Это так бывает – это даже закон жизни: она распахивается вдруг, как огромная радуга. Рог изобилия жизни! Так в этот год было с нами: Тироль – море – Володя – Италия – мамино выздоровление – Тигр, – и вот нам смотрит в глаза новый друг, еще друг, и ее имя – за какой-то особенный разрез глаз, очень широких, и их пристальное, как бы удивившееся выражение – «Испуганная кошечка». Из тех, особенных, нам новых людей, к которым – мы теперь понимаем – принадлежала и Киска, которые жили на каторге за то, что против царя, – Александра Ивановна Доброхотова. Она не одна. С ней ее друг («муж» – так у них не говорится), по-нашему Кот Мурлыка, высокий, круглолицый, в очень мелких кудрях, Кричевский. Они оба добрые и такие к нам ласковые… А Маруся – она совсем делается новая, будто взрослая, – с ними, с Гербом и его подругой.
Они говорят с Марусей как с равной, интересуются ее стихами: она пишет стихи о них, царских врагах, и она полна новой страсти, сердцем учуянной, в воздухе словленной: ненависть к тирану-царю.
Резкий, шумный, насмешливый Герб – и тот не задирает, как всех, Мусю. Он
Что-то роднит всех их с этой удивительной девочкой, пишущей стихи и дневник, играющей трудные музыкальные пьесы, имеющей такую талантливую, умную, горделивую мать. Инстинктом чуют они, что Мусина мать к ним насторожена. Боится за дочь? И радуются, и гордятся, что Муся – уже их…
Тигр и все, кто приходит к нам «на огонек», часто спорят. Они спорят – о партиях: против царя есть много партий, и члены каждой думают по-своему о том, что должно стать, когда свергнут царя.
Каждая партия уличает другую в ошибках, в неполной преданности народу, и слово «народ» звучит тоже заманчиво, непонятно, и от него бьется сердце. От всего этого кружились наши головы.

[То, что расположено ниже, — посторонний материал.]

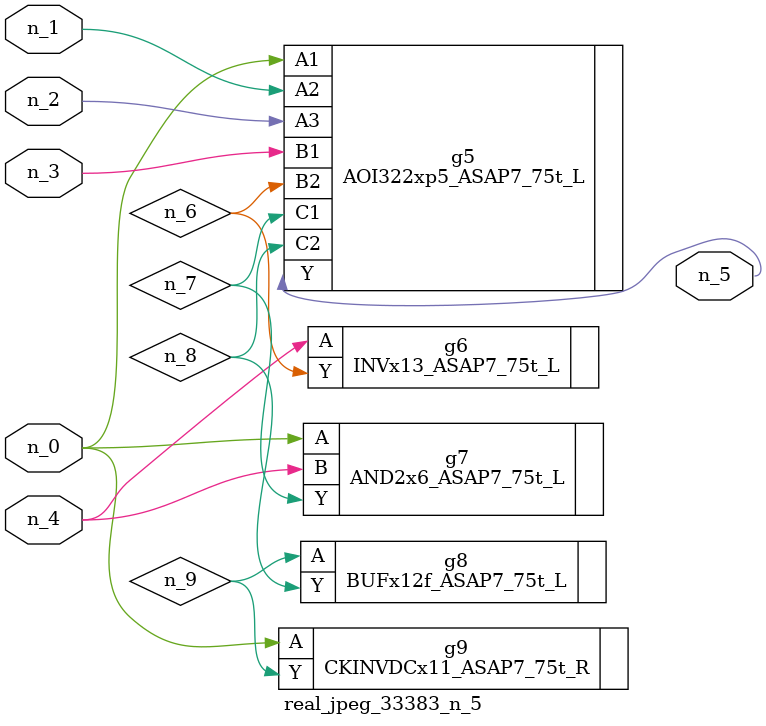
<source format=v>
module real_jpeg_33383_n_5 (n_4, n_0, n_1, n_2, n_3, n_5);

input n_4;
input n_0;
input n_1;
input n_2;
input n_3;

output n_5;

wire n_8;
wire n_6;
wire n_7;
wire n_9;

AOI322xp5_ASAP7_75t_L g5 ( 
.A1(n_0),
.A2(n_1),
.A3(n_2),
.B1(n_3),
.B2(n_6),
.C1(n_7),
.C2(n_8),
.Y(n_5)
);

AND2x6_ASAP7_75t_L g7 ( 
.A(n_0),
.B(n_4),
.Y(n_7)
);

CKINVDCx11_ASAP7_75t_R g9 ( 
.A(n_0),
.Y(n_9)
);

INVx13_ASAP7_75t_L g6 ( 
.A(n_4),
.Y(n_6)
);

BUFx12f_ASAP7_75t_L g8 ( 
.A(n_9),
.Y(n_8)
);


endmodule
</source>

Было утро. В каком-то детском огорчении я, плача, шла по саду. От слез глаза не видели ни апельсиновых деревьев, ни идущего по дороге Арнольда, ни бегущего – он к Володе бежит, мимо меня – Лаина, ни кактусов и агав… Я бежала прочь от всех, но везде были люди. Было только одно место, где можно было скрыться и плакать, – в туалетной. Я бежала туда. Тут я выревывала измену Маруси, лукавство Володи и горе моей младшести.
Пол был серым, каменным, он блестел множеством вправленных в него круглых стеклышек и камешков, пестрых. Пахло озоном. Взрывы волн вдали. Слезы брали силы, но по-иному, и возвращали их. Устав и отдохнув, я шла жить дальше.
Глава 4
Беда над Володей. Смерть Рёвера. Буря на море. Несчастье с Мусей. Кобылянский. Революционные веяния
Пришла беда. В ярости стыда и негодования, поймав Володю на воровстве у кого-то из пансионеров, Александр Егорович творит нещадную расправу над сыном – даже Лёре он не открывает дверь, в которую она стучится.
– Воришка! – кричит взбешенный отец, полосуя ремнем сына, а тот крик и вой под ударами превращает в обвинение:
– Я не воришка, я – вор! – вопит он, задыхаясь, в лицо отцу. И мы, слыша, в слезах, ликуем от восхищения…
А Лёре все-таки открыл дверь Александр Егорович!
Папы не было – он ездил по городам Италии. Маме старались помочь советом наши новые друзья: каждый по-своему – Герб жестикулируя и крича, Курочка застенчиво улыбаясь, Александра Ивановна с доброй, но твердой горечью, даже гордец Тигр, все стояли за то, чтобы нас разъединить с Володей. Лёра пожимала плечами над такой крутой мерой (вызовет обратное), предлагала присмотр. Дни томительно шли.
Пробегая вниз после завтрака одна, Муся увидала в приоткрытую дверь Рёвера – голую ступню, далеко высунувшуюся из-под одеяла, – кровать кончалась у самой двери комнатки. Что-то заставило Мусю остановиться. Или она задела ногу с разбегу нечаянно? Ступня была холодна. С диким криком бежала Муся вниз по лестнице. Не зовя людей, а – от смерти, в первый раз встреченной. Тишина Рёвера гналась за ней. День сверкал. Моника стучала ножами. Мусин крик разрезал дом, день – пополам.